The Port of Everett includes both a deep-water commercial seaport and a marina with over 2,300 slips, which is the largest public marina on the United States' West Coast. Ambitious redevelopment began in 2006 to convert the north end of the waterfront into a community of maritime businesses, retail shops and condominiums, beginning with the Port of Everett's Port Gardner Wharf. In 2006, the seaport received 119 ships and 59 barges, totaling some 192,000 short tons of cargo. The port's renovated South Terminal was opened in April 2021, featuring a set of 214 ft cranes and a new dock.

The port also operates a boat launch on 10th Street; it serves a ferry to Jetty Island, an artificial island that was originally constructed in 1895 to help create an easier navigating experience for commercial ships.

==Waterfront businesses==

The waterfront is also home to the Everett Yacht Club, which was founded in 1907, although it existed in some form as early as 1895. During summer months, the marina is home to the Waterfront Concert Series, part of a citywide free concert series. Each September, Tenth Street Park on the waterfront is home to the annual Everett Coho Derby, while each August the marina promenade is gowned in local art during the Fresh Paint Festival of Artists.

Residential apartments were first built at the port in 2021. The Port added housing as part of a larger push towards neighborhood and commercial development.

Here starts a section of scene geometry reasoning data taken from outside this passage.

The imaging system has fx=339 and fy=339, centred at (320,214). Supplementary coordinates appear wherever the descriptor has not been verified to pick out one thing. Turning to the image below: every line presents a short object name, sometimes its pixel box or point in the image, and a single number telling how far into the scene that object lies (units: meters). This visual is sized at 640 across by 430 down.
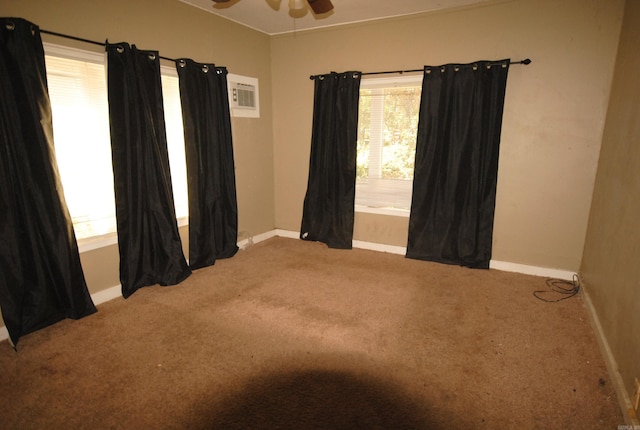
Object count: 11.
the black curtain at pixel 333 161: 3.89
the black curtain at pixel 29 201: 2.11
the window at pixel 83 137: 2.47
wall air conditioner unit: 3.83
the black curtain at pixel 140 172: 2.66
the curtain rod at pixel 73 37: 2.30
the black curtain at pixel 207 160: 3.27
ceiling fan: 2.30
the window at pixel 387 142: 3.73
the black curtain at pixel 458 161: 3.27
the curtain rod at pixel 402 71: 3.09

OceanGate, a private submersible manufacturer and operator, moved to the Port of Everett in 2015 and built several vessels at their Everett facility. Following the destruction of their submersible Titan in June 2023 the company's offices were closed indefinitely.

===Redevelopment===

The Port of Everett has several redevelopment programs for 65 acre of the waterfront, named districts, that have been underway since the 2010s; they aim to add mixed-use buildings and non-industrial businesses to the waterfront area. A 142-room hotel opened in late 2019 at Waterfront Place, the first portion of the redeveloped waterfront. It was followed by two apartment buildings with 249 units that opened in 2021 and a restaurant row opened in 2023. The second major area of the redevelopment, named the Millwright District, is scheduled to open beginning in 2026 once construction of new buildings and roads is completed. It is planned to have 40,000 sqft of retail space, office space, and 200 housing units.